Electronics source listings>
>>>
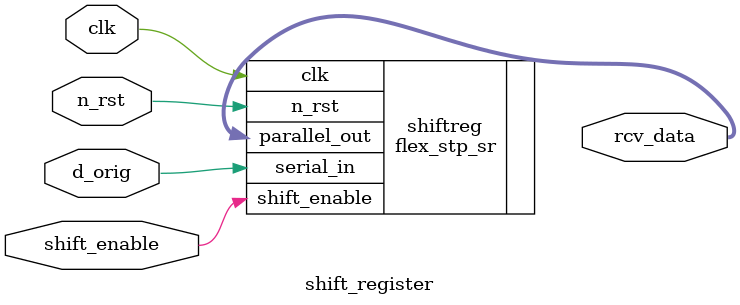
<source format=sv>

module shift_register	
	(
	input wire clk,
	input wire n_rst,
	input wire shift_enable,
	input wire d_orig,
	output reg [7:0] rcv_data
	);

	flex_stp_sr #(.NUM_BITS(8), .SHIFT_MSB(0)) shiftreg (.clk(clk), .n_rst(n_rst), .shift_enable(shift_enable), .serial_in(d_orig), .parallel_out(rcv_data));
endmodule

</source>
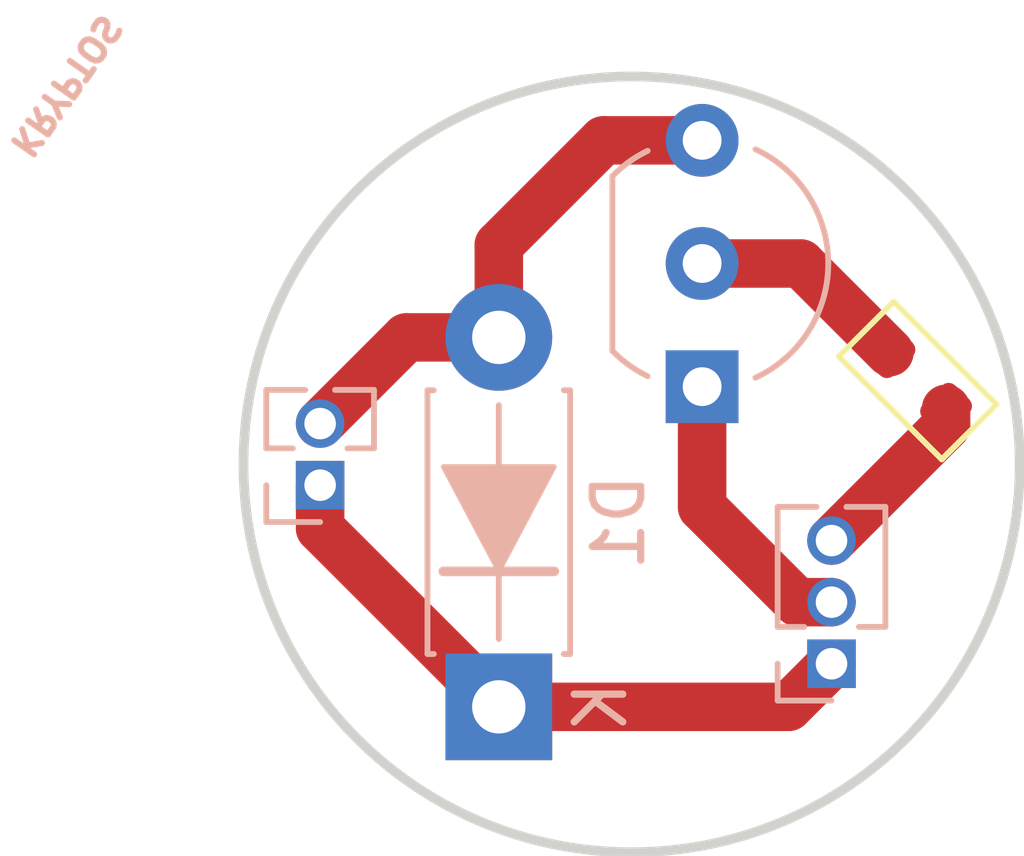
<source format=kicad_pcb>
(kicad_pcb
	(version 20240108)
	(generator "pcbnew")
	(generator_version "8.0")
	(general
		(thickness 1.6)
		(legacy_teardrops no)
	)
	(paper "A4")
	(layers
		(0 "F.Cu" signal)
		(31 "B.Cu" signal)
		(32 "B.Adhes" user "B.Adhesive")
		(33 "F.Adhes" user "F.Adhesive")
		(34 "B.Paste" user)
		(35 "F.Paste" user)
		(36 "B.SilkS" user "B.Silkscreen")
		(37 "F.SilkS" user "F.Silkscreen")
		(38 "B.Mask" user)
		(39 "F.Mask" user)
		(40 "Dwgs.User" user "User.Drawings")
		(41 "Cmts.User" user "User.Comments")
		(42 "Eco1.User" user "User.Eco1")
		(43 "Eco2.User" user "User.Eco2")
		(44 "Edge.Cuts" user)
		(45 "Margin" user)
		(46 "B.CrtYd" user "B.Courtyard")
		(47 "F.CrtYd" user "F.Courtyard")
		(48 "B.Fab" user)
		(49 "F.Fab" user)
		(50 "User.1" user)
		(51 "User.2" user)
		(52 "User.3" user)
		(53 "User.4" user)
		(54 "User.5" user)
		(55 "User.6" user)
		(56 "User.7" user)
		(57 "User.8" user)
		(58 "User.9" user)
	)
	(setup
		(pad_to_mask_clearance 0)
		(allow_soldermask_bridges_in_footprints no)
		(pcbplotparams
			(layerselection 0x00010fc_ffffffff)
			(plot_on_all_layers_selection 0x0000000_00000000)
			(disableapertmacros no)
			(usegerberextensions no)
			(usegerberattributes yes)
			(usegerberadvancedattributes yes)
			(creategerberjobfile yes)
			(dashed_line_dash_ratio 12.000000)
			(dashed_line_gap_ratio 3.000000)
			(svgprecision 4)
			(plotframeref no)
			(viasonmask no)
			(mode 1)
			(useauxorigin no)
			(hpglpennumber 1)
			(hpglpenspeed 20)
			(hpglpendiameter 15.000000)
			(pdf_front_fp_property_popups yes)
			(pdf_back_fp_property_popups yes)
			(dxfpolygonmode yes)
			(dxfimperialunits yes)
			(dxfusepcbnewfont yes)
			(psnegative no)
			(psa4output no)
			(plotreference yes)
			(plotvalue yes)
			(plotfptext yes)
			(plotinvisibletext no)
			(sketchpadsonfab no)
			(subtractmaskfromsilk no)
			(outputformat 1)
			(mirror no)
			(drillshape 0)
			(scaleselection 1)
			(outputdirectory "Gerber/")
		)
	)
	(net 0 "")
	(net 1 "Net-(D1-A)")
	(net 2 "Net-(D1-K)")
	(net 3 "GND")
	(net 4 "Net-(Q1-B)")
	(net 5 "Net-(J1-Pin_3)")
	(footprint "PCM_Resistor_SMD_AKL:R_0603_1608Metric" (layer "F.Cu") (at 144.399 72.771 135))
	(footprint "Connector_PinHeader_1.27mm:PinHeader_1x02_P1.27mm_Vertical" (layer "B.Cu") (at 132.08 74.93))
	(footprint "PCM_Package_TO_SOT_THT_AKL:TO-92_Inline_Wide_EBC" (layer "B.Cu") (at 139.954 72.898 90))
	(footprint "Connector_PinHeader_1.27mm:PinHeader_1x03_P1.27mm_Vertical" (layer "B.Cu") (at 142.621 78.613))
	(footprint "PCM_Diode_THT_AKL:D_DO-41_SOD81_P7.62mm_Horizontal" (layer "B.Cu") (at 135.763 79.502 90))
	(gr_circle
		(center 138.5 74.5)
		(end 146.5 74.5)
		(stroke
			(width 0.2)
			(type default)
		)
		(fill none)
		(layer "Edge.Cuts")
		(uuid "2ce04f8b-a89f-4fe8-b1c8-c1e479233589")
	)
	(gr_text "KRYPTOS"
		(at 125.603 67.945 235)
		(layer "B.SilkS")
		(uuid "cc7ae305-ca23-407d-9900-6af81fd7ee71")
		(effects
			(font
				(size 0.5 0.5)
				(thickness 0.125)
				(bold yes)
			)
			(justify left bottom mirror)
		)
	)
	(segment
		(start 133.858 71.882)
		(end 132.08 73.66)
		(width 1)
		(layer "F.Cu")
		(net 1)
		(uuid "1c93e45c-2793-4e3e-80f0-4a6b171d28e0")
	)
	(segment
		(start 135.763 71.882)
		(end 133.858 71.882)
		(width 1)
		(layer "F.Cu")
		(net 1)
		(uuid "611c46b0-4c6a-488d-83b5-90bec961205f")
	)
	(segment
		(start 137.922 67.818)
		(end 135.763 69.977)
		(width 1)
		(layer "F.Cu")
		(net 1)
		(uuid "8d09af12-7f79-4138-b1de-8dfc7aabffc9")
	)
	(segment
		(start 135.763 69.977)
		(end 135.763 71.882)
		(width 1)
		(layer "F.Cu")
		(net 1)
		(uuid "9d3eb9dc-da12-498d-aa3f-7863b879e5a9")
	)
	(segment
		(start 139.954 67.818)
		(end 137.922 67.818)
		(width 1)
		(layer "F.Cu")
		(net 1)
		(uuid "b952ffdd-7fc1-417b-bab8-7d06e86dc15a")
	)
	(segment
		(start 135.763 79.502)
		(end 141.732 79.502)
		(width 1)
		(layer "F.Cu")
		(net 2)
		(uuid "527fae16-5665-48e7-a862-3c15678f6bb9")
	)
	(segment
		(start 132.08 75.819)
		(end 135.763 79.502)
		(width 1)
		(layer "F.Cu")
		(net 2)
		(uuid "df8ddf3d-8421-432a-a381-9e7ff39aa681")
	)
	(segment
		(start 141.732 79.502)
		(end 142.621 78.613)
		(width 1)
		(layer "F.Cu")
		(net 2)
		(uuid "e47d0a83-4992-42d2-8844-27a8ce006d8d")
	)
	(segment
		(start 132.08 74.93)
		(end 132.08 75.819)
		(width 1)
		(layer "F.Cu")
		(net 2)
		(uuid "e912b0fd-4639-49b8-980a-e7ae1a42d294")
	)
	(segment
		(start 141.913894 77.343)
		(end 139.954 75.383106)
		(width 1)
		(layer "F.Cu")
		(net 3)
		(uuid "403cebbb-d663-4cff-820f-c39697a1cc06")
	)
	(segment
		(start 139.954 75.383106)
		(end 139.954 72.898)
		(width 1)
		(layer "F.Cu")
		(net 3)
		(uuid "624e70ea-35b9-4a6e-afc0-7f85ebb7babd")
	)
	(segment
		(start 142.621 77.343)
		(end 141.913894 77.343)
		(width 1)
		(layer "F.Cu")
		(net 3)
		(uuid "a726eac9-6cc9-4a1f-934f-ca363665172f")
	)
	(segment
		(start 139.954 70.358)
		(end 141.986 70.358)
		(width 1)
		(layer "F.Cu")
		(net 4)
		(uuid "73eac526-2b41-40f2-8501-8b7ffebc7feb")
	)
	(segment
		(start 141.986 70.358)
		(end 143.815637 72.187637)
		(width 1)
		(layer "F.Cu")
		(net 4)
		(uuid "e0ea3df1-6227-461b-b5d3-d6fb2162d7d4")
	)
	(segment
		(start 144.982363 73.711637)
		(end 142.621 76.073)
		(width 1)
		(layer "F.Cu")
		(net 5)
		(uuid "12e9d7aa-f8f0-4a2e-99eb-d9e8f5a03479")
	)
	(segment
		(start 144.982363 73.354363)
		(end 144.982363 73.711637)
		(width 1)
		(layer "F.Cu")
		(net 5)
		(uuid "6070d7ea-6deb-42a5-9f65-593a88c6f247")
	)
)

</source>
<<<
>>>
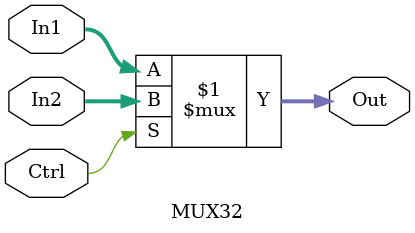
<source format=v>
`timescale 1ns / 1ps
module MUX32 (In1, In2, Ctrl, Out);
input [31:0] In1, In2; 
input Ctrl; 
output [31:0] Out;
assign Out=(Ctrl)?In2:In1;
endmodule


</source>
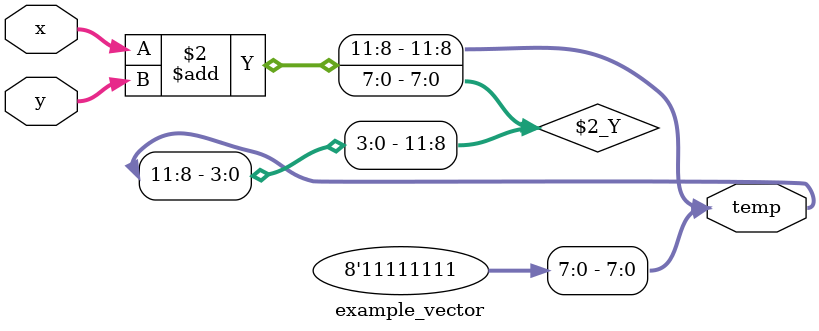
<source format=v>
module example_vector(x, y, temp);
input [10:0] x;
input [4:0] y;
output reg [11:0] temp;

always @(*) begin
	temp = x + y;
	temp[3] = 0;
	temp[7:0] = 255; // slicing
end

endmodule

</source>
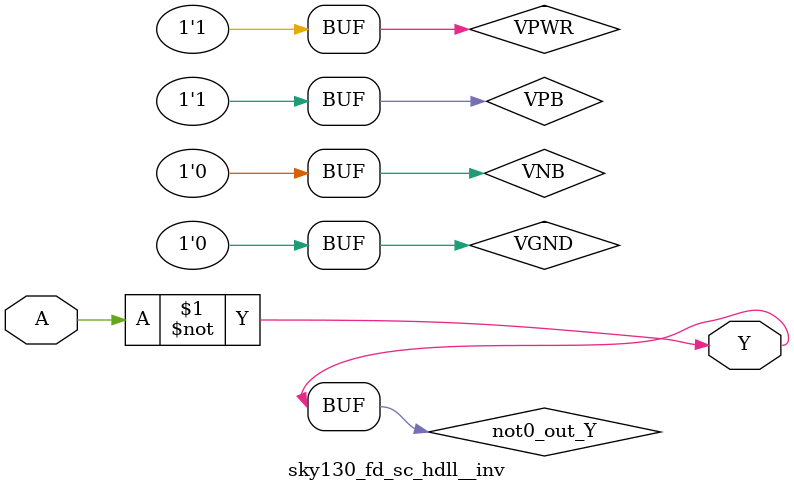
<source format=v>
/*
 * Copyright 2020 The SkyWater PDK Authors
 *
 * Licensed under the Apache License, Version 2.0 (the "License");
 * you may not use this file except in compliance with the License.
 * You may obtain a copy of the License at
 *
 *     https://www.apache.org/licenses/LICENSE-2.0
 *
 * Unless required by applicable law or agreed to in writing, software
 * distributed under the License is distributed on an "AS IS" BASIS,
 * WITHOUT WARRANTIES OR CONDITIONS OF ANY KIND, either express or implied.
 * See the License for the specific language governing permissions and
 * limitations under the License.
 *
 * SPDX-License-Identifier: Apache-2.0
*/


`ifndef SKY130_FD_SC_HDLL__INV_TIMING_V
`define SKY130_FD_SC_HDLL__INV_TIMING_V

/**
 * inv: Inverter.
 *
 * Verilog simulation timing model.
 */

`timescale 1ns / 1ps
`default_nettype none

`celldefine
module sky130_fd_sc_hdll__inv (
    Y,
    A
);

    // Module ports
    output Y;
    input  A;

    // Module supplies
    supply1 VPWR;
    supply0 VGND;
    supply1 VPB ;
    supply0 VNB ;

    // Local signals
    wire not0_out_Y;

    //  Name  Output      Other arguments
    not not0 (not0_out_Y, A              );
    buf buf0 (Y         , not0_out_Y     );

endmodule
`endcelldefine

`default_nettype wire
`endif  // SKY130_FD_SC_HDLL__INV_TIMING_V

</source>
<<<
What the task requires>
Look through the lines above and collect those with the word "input".

Task answer>
	input wire clk,
	input wire n_rst,
	input wire shift_enable,
	input wire d_orig,
input [31:0] In1, In2; 
input Ctrl; 
input [10:0] x;
input [4:0] y;
    input  A;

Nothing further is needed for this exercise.